Even if all the online archival efforts at the Times and the Post work technically quite well over time–as I suspect they will–I’m still concerned about a couple other things:
- What about smaller papers, which often don’t leave articles posted for more than a few weeks or so?
- What about corrections and updates? While papers will often note that articles have been changed, the original text itself, usually unavailable online, can be extremely useful to researchers–especially when the incorrect/incomplete version is itself an interesting story, or sheds light on one. (And it’s hard to imagine the picture of Truman holding up the “Dewey Defeats Truman” copy of the Tribune having the same impact if he was instead holding up his laptop, on which some blogger had managed to capture a screenshot of the faulty headline in the short time before it was forever taken down…)
- washingtonpost.com is not really the site of the Washington Post–it’s technically a separate endeavor, w/ separate staff, etc. So relying on the site as an archive of the printed paper, while in general a useful thing, gets more complicated in the context of questions of editorial accountability, etc.
When people die without leaving printouts of emails or a list of passwords, I guess their emails die with them.
Kinda makes spellcheck seem unnecessary.
Our wonderful Michigan State University librarians digitize print materials that are falling apart. They have a collection of 19th-Century Sunday school books, and a big collection of cookbooks as well as newspapers and other records.
The librarian who developed the digitization program gives seminars to public libraries about how to manage similar programs so that local records–including back issues of the local newspaper–can be converted into electronic formats.
The rising interest in genealogical research has helped push public libraries to preserve more local historical documents.
Digitization reduces the amount of handling of the originals and allows them to be kept longer, and also makes them more widely available.
As Jim noted, newspaper falls apart quickly, and it also takes up a lot of space in the library. Digitizing it means libraries can store more stuff in the space available.
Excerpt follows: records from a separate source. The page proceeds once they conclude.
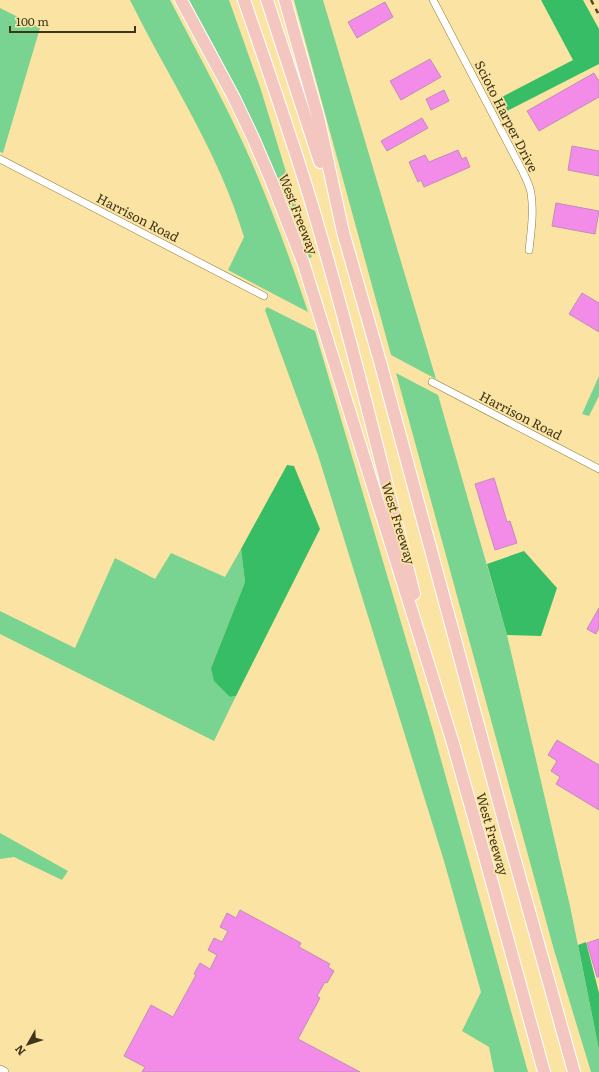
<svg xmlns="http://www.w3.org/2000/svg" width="599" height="1072" font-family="Literata,serif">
<rect width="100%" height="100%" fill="#fbe4a3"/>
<path fill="#78d490" d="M130 0H170C198 54 228 108 252 163 273 212 291 261 308 312L228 270 244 237C219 152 169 79 130 0Z
M189 0H229L261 90 312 257 308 259C300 237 292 215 283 193 257 127 223 62 189 0Z
M294 0H323L436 379 391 355Z
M0 8 40 28 3 153 0 152Z
M267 307 315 331 433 731 528 1072H494L489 1047 462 1031 481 992 444 861 318 455 265 310Z
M396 373 438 395 507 635 570 906 599 1050V1072H591L554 950Z
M599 376V396L589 416 582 414Z
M241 549 245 582 211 668 230 697 236 696 214 741 0 634V611L75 648 115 558 155 579 171 553 225 577Z
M0 833 68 871 62 880 14 857 0 859Z"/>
<path fill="#37bd66" d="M541 0H583L599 29V64L499 115 492 102 573 60Z
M287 465 294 466 320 529 236 696 230 697 214 681 211 668 245 582 241 549Z
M524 551 557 588 541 636 507 635 487 564Z
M586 942 599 993V1050L578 945Z"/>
<path fill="#f38ce9" stroke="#c08dba" d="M385 2 393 17 357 38 348 22Z
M430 59 441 77 401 100 390 81Z
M594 73 599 81V97L539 131 527 111Z
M444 90 449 101 431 110 426 99Z
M422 118 428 128 387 151 381 141Z
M572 146 599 151V176L568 170Z
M458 150 462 159 466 157 470 167 424 187 421 180 418 182 409 162 425 155 429 162Z
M556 203 599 211 595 234 552 226Z
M582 293 599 303V332L569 314Z
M494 478 507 522 510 521 517 543 495 550 475 484Z
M599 608V628L596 634 587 629Z
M557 740 599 765V810L556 784 560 777 551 771 557 761 548 755Z
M240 910 301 943 299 947 330 964 328 967 334 971 327 983 325 982 317 996 320 998 298 1039 360 1072H142L145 1067 124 1056 151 1005 173 1017 196 975 194 974 200 963 210 969 217 955 208 950 214 938 222 942 228 931 220 927 227 913 236 918Z
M599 939V977H597L587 943Z"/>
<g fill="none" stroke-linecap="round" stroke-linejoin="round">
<defs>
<path id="minor" d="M433 0 523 172C526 179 530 186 531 193 534 212 531 232 529 250
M0 159 264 296
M432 382 599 469"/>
<path id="secondary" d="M0 1070 4 1072"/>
<path id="motorway" d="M181 0 233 96 253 138 271 180 303 262 452 740 482 846 544 1072
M244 0C268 70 293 141 314 212 351 338 382 466 414 594
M267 0 320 162
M285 0 318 117 343 232 381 365 504 821 574 1072"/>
</defs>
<use href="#minor" stroke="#8f7a3b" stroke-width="8"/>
<use href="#secondary" stroke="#8f7a3b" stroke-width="10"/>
<use href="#motorway" stroke="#fff" stroke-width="14"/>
<use href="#minor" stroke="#fff" stroke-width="7"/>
<use href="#secondary" stroke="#fff" stroke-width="9"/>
<use href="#motorway" stroke="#f3c7bf" stroke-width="12"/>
<path stroke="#554b2b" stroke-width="2.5" stroke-dasharray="5 5" stroke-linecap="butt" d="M591 0 599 15"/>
</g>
<g text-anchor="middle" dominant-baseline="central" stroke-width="3.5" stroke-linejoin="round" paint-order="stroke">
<g font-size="13" fill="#3e351a" stroke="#fbe4a3">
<text transform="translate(507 116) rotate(63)">Scioto Harper Drive</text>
<text transform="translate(299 214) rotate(69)">West Freeway</text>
<text transform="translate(138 217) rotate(27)">Harrison Road</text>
<text transform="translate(521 415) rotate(27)">Harrison Road</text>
<text transform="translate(399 523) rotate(73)">West Freeway</text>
<text transform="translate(493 834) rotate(74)">West Freeway</text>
</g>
</g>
<g transform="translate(28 1044) rotate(231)" stroke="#fbe4a3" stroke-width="3" paint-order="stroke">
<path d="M0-3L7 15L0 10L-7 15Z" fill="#3e351a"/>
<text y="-6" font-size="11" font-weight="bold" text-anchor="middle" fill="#3e351a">N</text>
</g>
<path d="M10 26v6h125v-6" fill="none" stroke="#3e351a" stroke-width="2"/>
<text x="16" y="26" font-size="12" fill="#3e351a" stroke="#fbe4a3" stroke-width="3" paint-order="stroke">100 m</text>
</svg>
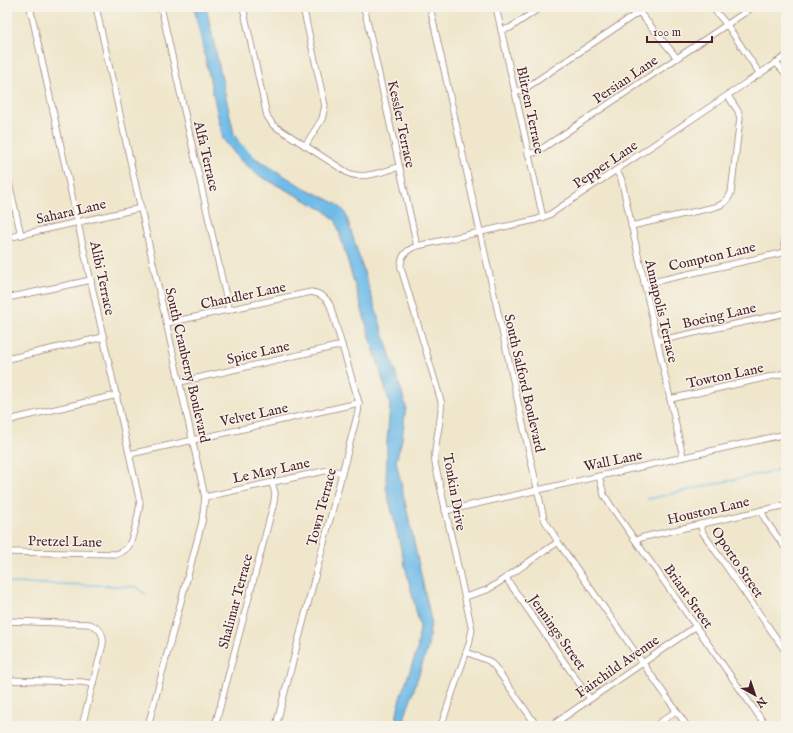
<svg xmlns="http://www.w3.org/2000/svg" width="793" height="733" font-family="'IM FELL English',serif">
  <rect width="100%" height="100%" fill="#f7f3e8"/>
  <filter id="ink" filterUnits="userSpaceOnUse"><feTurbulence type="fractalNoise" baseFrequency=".025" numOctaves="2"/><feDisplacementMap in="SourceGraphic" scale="8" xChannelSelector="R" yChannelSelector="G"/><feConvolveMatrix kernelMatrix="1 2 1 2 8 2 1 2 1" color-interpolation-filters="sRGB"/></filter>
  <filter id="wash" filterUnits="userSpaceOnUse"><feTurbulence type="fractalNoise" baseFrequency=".012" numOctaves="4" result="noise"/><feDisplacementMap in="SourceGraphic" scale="16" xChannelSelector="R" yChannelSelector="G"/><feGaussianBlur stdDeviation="0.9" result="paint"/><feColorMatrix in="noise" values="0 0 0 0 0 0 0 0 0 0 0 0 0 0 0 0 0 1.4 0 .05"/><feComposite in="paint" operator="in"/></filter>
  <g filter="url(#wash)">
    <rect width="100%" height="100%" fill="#efe6cb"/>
    <!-- water -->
    <polygon fill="#6fbce9" stroke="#5c6e8a" points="194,7 206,7 234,134 244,151 299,185 337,204 345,212 406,406 402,439 396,461 431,620 428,647 405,716 405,726 395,726 400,698 417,651 420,627 386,487 387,442 390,405 336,221 324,210 258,175 240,160 223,139"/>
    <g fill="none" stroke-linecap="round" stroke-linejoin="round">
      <!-- stream -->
      <g stroke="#6fbce9" stroke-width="1.5">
        <polyline points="648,499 786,468"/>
        <polyline points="7,583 95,585 137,587 146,595"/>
      </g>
      <!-- canal -->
      <polyline stroke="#6fbce9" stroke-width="4.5" points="238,144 252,157"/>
    </g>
  </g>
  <g filter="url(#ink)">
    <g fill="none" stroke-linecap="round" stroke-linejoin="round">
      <defs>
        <g id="minor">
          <polyline points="96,7 205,497 202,522 148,726"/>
          <polyline points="161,7 229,310"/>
          <path d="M 243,7 L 267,116 L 273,125 L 348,173 C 363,180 384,171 399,167"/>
          <polyline points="303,7 325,106 322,119 305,146"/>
          <polyline points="364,7 417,246"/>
          <polyline points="430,7 544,519 558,542 687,726"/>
          <polyline points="496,7 543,218"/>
          <polyline points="635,7 677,58"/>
          <polyline points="712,7 727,25 760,74"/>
          <polyline points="501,30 510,28 541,7"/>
          <polyline points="776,63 786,74"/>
          <polyline points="515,92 523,90 639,12"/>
          <polyline points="528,154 537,152 753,7"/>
          <polyline points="616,171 621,178 683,457"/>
          <polyline points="7,174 21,235"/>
          <path d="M 631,226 L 715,207 C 723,205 728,201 731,193 L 740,118 L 738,111 L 728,96"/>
          <polyline points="7,238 141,208"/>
          <polyline points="785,252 784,245 786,229"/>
          <polyline points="644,284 786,252"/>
          <polyline points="7,298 91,280"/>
          <path d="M 167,323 L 311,292 C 320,293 326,297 330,305 L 357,396 L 359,403 L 358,412 L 276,726"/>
          <polyline points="657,341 786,313"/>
          <polyline points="7,359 104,337"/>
          <polyline points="180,382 342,345"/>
          <polyline points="670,399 786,373"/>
          <polyline points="7,425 12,420 17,418 117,395"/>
          <polyline points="130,454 359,403"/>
          <polyline points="599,476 604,495 611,506 766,726"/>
          <polyline points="205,497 324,471 332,470 342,473"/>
          <polyline points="761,510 766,521 786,549"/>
          <polyline points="445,511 786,434"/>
          <polyline points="700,524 703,533 786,652"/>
          <polyline points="636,540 644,537 786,505"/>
          <path d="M 7,552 L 117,554 C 121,552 125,551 128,547 C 133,539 139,512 140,503 L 30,7"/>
          <polyline points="506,578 590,699"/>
          <polyline points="465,597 487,590 498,583 558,542"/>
          <path d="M 7,621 L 89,624 C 99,627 104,634 103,644 L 82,726"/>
          <polyline points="466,652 489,661 495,667 537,726"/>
          <polyline points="7,680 82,682 93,684"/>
          <polyline points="215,726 274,502 275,493 272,483"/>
          <path d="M 441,726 L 469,644 L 472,630 L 435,463 C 433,442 443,422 441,401 L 401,268 C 400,256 406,250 417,246 L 535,220 L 549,215 L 786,56"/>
          <polyline points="551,726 695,627"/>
          <polyline points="655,726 676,711"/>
        </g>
      </defs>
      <!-- minor casing -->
      <use href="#minor" stroke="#9c827b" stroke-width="7"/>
      <!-- minor -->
      <use href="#minor" stroke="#fff" stroke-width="5.5"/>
    </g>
  </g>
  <g text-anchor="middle" stroke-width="3" stroke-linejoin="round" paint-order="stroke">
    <!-- street labels -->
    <g font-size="14" fill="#4a1f2b" stroke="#f7f3e8">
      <text transform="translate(625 79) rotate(-34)" y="5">Persian Lane</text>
      <text transform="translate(531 110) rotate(78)" y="5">Blitzen Terrace</text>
      <text transform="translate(402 124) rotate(78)" y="5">Kessler Terrace</text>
      <text transform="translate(207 156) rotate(77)" y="5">Alfa Terrace</text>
      <text transform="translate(605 164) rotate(-34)" y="5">Pepper Lane</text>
      <text transform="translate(71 211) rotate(-13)" y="5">Sahara Lane</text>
      <text transform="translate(712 256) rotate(-13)" y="5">Compton Lane</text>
      <text transform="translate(103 278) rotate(78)" y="5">Alibi Terrace</text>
      <text transform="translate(243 295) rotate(-12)" y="5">Chandler Lane</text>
      <text transform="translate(662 311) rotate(77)" y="5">Annapolis Terrace</text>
      <text transform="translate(719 315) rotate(-13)" y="5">Boeing Lane</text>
      <text transform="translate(258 352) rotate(-13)" y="5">Spice Lane</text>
      <text transform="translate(188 365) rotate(77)" y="5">South Cranberry Boulevard</text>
      <text transform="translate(725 375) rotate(-12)" y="5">Towton Lane</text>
      <text transform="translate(525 383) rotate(77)" y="5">South Salford Boulevard</text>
      <text transform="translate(254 414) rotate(-12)" y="5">Velvet Lane</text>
      <text transform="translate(613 460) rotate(-12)" y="5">Wall Lane</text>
      <text transform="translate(271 470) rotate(-12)" y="5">Le May Lane</text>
      <text transform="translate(455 492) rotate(80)" y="5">Tonkin Drive</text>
      <text transform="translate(321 507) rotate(-75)" y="5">Town Terrace</text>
      <text transform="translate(708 510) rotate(-13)" y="5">Houston Lane</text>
      <text transform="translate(65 541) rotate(1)" y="5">Pretzel Lane</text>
      <text transform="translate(738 562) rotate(56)" y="5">Oporto Street</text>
      <text transform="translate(689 596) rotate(55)" y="5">Briant Street</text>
      <text transform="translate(235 601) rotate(-75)" y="5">Shalimar Terrace</text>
      <text transform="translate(558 632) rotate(55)" y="5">Jennings Street</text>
      <text transform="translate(617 666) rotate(-35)" y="5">Fairchild Avenue</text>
    </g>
  </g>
  <!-- margin -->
  <rect width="793" height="733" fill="none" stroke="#f7f3e8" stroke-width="24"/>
  <!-- north arrow -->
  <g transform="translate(755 695) rotate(140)" stroke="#f7f3e8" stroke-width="3" paint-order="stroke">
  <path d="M0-3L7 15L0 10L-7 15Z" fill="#4a1f2b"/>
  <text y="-6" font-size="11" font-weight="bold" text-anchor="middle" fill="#4a1f2b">N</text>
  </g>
  <!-- scale -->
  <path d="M647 36v6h65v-6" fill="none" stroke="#4a1f2b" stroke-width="2"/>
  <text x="653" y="36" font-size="12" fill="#4a1f2b" stroke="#f7f3e8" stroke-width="3" paint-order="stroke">100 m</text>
</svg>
What to keep in paper form and what to digitize and pitch has been a big debate among librarians and archivists. There was a fellow four or five years ago freaking out and writing books about how libraries shouldn’t throw anything away. But, practically speaking, the amount of information that exists today is such that you can’t keep it all.
The morning radio news this morning here in DC reported that forty years of compujerized data, including data for court cases, had been erased through human error or by some computer glitch.
40 years of court case data in DC has been erased?!
[Note to Self: No need to finish that pardon request to Pres. Bush.]